*** TEXT EXCERPT ***

Electrochemical polishing (ECP) selectively dissolves surface asperities through anodic dissolution, producing smooth surfaces with Ra below 1 µm on complex geometries including internal channels and lattice structures, a capability unavailable to mechanical methods[121]. ECP has been shown to improve the fatigue limit of L-PBF IN718 from approximately 420 MPa to approximately 560 MPa in some studies. However, ECP can introduce tensile residual stresses via preferential dissolution at grain boundary regions and risks over-etching at corners and edges, increasing local stress concentrations. Chemical etching (e.g., HF/HNO3 for titanium) is simpler but less controllable and is primarily used to remove the oxide layer and light surface contamination rather than to reduce roughness significantly[121].

7.5. Abrasive Flow Machining

Abrasive flow machining (AFM) passes a viscous, abrasive-laden polymer medium through or over the surface under pressure, abrading the surface as it flows. AFM is uniquely capable of polishing internal passages and conformal channels in L-PBF components that are inaccessible to other methods [122]. Studies on L-PBF Ti-6Al-4V lattices and turbine cooling channels have demonstrated Ra reductions from 15 to 25 µm to 1 to 4 µm via AFM, with corresponding improvements in fatigue life of 40 to 120%. The degree of polishing is influenced by channel geometry and flow path length, leading to non-uniform removal in complex circuits[123].

7.6. Laser Polishing

Laser polishing uses a defocused or modulated laser beam to remelt a thin surface layer, allowing surface tension-driven smoothing to occur as the melt pool solidifies. The process is fully non-contact, compatible with complex geometries when used with robotic delivery systems, and can be performed in situ during the L-PBF process on each layer or post-build [124]. Ra reductions from 10 to 20 µm to 1 to 5 µm are typical, though residual ripples from solidification remain. A critical concern is that laser remelting alters the near-surface microstructure and residual stress state, often reintroducing tensile residual stresses, which may offset the roughness reduction benefit[125]. Integrated simulation-informed laser polishing, using thermal models to optimize energy dose and scan speed, is an active area of development.

***

## ACTIVITY 1
Copy the surface finishing passage word for word, in full.

*** SOURCE RECORDS ***

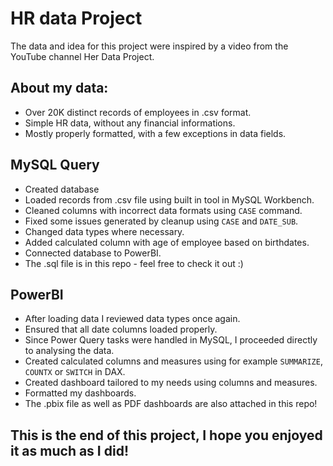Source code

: # HR data Project 

The data and idea for this project were inspired by a video from the YouTube channel Her Data Project.

## About my data: 
* Over 20K distinct records of employees in .csv format.
* Simple HR data, without any financial informations.
* Mostly properly formatted, with a few exceptions in data fields.

## MySQL Query
* Created database
* Loaded records from .csv file using built in tool in MySQL Workbench.
* Cleaned columns with incorrect data formats using `CASE` command.
* Fixed some issues generated by cleanup using `CASE` and `DATE_SUB`.
* Changed data types where necessary.
* Added calculated column with age of employee based on birthdates.
* Connected database to PowerBI.
* The .sql file is in this repo - feel free to check it out :)

## PowerBI 
* After loading data I reviewed data types once again.
* Ensured that all date columns loaded properly.
* Since Power Query tasks were handled in MySQL, I proceeded directly to analysing the data.
* Created calculated columns and measures using for example `SUMMARIZE`, `COUNTX` or `SWITCH` in DAX.
* Created dashboard tailored to my needs using columns and measures.
* Formatted my dashboards.
* The .pbix file as well as PDF dashboards are also attached in this repo! 

## This is the end of this project, I hope you enjoyed it as much as I did!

***

## ACTIVITY 2
In the records, rewrite the stretch from the line containing "## MySQL Query" through the line containing "Fixed some issues", with "Loaded" changed to "Imported" and nothing else altered. Give only those lines.

## FINAL ANSWER 1
Electrochemical polishing (ECP) selectively dissolves surface asperities through anodic dissolution, producing smooth surfaces with Ra below 1 µm on complex geometries including internal channels and lattice structures, a capability unavailable to mechanical methods[121]. ECP has been shown to improve the fatigue limit of L-PBF IN718 from approximately 420 MPa to approximately 560 MPa in some studies. However, ECP can introduce tensile residual stresses via preferential dissolution at grain boundary regions and risks over-etching at corners and edges, increasing local stress concentrations. Chemical etching (e.g., HF/HNO3 for titanium) is simpler but less controllable and is primarily used to remove the oxide layer and light surface contamination rather than to reduce roughness significantly[121].

7.5. Abrasive Flow Machining

Abrasive flow machining (AFM) passes a viscous, abrasive-laden polymer medium through or over the surface under pressure, abrading the surface as it flows. AFM is uniquely capable of polishing internal passages and conformal channels in L-PBF components that are inaccessible to other methods [122]. Studies on L-PBF Ti-6Al-4V lattices and turbine cooling channels have demonstrated Ra reductions from 15 to 25 µm to 1 to 4 µm via AFM, with corresponding improvements in fatigue life of 40 to 120%. The degree of polishing is influenced by channel geometry and flow path length, leading to non-uniform removal in complex circuits[123].

7.6. Laser Polishing

Laser polishing uses a defocused or modulated laser beam to remelt a thin surface layer, allowing surface tension-driven smoothing to occur as the melt pool solidifies. The process is fully non-contact, compatible with complex geometries when used with robotic delivery systems, and can be performed in situ during the L-PBF process on each layer or post-build [124]. Ra reductions from 10 to 20 µm to 1 to 5 µm are typical, though residual ripples from solidification remain. A critical concern is that laser remelting alters the near-surface microstructure and residual stress state, often reintroducing tensile residual stresses, which may offset the roughness reduction benefit[125]. Integrated simulation-informed laser polishing, using thermal models to optimize energy dose and scan speed, is an active area of development.

## FINAL ANSWER 2
## MySQL Query
* Created database
* Imported records from .csv file using built in tool in MySQL Workbench.
* Cleaned columns with incorrect data formats using `CASE` command.
* Fixed some issues generated by cleanup using `CASE` and `DATE_SUB`.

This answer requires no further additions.